Text shown:
High Power Prices

Guy Lipman
8 min readJul 25, 2021


This post offers some thoughts on why electricity prices in Great Britain are so high, with a few reflections about what should be done about it.

I signed up back in late 2018 with Octopus Energy’s Agile tariff, which reflects the half hourly wholesale prices. My reason for signing up for this experimental tariff was that I was interested in keeping a closer eye on electricity prices, and learning how prices can incentivise more sustainable consumption.

Since then, I’ve experienced a particularly volatile period, as shown in the chart below. The orange line shows the average system price (sometimes referred to as the imbalance price) each month, while the blue and green lines show the 90% percentile each month and the 10% percentile price. Since the start of 2019, prices fell steadily until the middle of 2020, before rising rapidly over the past year. Mean and high prices are now higher than they were two years ago, though interestingly the low prices are still lower, though at £28/MWh in June 2021 much higher than the £0.8/MWh they were in June 2020.

How are GB electricity prices set?

Before answering why prices have behaved this way, I need to explain how power prices are set in the GB market. Roughly (there are complexities I won’t go into here), generators work out a price for each hour or half hour, above which they are happy to generate. Whatever price is needed to ensure meet the demand for that half hour sets the price. This process is known as the generation ‘stack’.

Generators typically work out a price that is enough to cover their variable cost of operation. This will be zero in the case of wind and solar, low prices for nuclear, moderate prices for coal, biomass and efficient gas turbines (typically CCGT), and high prices for less efficient gas turbines (typically OCGT/peakers), diesel and storage (pumped hydro and batteries).

Requirement A: Output the entries as a JSON list of strings, one string per line with blank lines omitted, starting at the first line of the entries and ending at the line that contains "9: (692, 718)".
The post on electricity prices has no connection to the entries.

Input data:

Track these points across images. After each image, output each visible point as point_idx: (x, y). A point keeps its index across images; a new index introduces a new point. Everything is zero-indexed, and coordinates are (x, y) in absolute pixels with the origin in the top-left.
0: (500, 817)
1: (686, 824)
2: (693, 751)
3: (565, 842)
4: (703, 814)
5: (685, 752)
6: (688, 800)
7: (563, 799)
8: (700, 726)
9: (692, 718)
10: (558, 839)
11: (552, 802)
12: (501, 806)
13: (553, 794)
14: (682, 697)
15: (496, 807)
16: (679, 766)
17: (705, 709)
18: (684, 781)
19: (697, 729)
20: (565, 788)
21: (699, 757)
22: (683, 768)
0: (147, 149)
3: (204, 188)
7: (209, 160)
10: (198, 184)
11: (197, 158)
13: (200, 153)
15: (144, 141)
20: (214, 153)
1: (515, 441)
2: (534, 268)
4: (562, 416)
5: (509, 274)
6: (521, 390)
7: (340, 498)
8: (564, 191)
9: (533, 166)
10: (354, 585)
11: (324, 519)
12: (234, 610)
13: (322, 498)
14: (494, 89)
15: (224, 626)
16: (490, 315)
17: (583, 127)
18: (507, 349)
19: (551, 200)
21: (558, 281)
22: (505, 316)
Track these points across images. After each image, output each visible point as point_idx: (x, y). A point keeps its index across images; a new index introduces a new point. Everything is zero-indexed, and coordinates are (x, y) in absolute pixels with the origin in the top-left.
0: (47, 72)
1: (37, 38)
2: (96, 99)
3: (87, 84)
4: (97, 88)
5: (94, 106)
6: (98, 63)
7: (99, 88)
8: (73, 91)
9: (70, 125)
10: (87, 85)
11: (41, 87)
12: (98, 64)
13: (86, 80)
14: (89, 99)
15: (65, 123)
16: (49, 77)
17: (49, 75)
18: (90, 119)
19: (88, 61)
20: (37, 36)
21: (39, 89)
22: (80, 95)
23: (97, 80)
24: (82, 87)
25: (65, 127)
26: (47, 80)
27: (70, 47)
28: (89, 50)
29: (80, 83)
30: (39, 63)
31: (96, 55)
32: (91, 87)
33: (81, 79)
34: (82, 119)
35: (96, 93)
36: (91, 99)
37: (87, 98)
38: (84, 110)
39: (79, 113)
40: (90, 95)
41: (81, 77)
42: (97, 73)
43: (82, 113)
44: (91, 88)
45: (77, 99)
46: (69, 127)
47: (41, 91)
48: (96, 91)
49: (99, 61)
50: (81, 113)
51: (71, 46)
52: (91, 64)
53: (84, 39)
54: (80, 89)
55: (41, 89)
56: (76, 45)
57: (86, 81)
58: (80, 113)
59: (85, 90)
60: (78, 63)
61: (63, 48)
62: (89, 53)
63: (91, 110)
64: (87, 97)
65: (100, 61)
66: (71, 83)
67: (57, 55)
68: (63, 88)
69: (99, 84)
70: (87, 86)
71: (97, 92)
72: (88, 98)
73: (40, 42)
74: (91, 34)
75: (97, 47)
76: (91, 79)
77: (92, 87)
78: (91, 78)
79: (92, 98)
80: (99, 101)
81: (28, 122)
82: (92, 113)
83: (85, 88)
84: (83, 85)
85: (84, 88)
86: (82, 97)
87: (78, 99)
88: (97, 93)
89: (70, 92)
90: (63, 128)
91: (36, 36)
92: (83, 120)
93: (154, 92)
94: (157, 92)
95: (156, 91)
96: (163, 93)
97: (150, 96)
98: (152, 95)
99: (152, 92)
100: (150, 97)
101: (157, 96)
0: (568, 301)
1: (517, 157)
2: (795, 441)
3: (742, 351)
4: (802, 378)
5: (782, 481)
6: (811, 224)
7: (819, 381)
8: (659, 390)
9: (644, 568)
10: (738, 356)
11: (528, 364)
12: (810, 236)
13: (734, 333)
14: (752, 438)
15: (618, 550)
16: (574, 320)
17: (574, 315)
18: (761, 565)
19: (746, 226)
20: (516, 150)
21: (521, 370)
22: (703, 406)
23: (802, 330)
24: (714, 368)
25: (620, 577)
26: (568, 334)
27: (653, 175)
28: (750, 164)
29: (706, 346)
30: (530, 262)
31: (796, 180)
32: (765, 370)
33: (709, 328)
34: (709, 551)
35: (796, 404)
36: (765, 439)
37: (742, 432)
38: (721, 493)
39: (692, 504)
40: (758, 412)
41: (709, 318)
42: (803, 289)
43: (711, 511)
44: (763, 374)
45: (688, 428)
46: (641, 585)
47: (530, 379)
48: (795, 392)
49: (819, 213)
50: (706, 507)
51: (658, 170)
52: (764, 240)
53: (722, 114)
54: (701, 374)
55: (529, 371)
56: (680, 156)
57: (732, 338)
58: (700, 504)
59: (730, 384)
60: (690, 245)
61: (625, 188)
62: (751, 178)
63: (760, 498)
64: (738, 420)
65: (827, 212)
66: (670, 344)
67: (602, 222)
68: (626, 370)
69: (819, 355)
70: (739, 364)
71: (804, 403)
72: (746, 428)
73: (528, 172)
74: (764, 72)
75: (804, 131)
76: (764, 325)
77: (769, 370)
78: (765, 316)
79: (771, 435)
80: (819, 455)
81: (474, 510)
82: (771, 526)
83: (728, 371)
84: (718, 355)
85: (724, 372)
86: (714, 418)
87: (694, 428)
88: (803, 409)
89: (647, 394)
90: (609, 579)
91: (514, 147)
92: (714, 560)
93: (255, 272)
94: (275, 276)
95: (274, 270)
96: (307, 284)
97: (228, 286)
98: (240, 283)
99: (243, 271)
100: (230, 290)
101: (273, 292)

Requirement B: Copy the passage from the post on electricity prices starting at "I signed up" and ending at "more sustainable consumption.".

Response box A:
[
  "Track these points across images. After each image, output each visible point as point_idx: (x, y). A point keeps its index across images; a new index introduces a new point. Everything is zero-indexed, and coordinates are (x, y) in absolute pixels with the origin in the top-left.",
  "0: (500, 817)",
  "1: (686, 824)",
  "2: (693, 751)",
  "3: (565, 842)",
  "4: (703, 814)",
  "5: (685, 752)",
  "6: (688, 800)",
  "7: (563, 799)",
  "8: (700, 726)",
  "9: (692, 718)"
]

Response box B:
I signed up back in late 2018 with Octopus Energy’s Agile tariff, which reflects the half hourly wholesale prices. My reason for signing up for this experimental tariff was that I was interested in keeping a closer eye on electricity prices, and learning how prices can incentivise more sustainable consumption.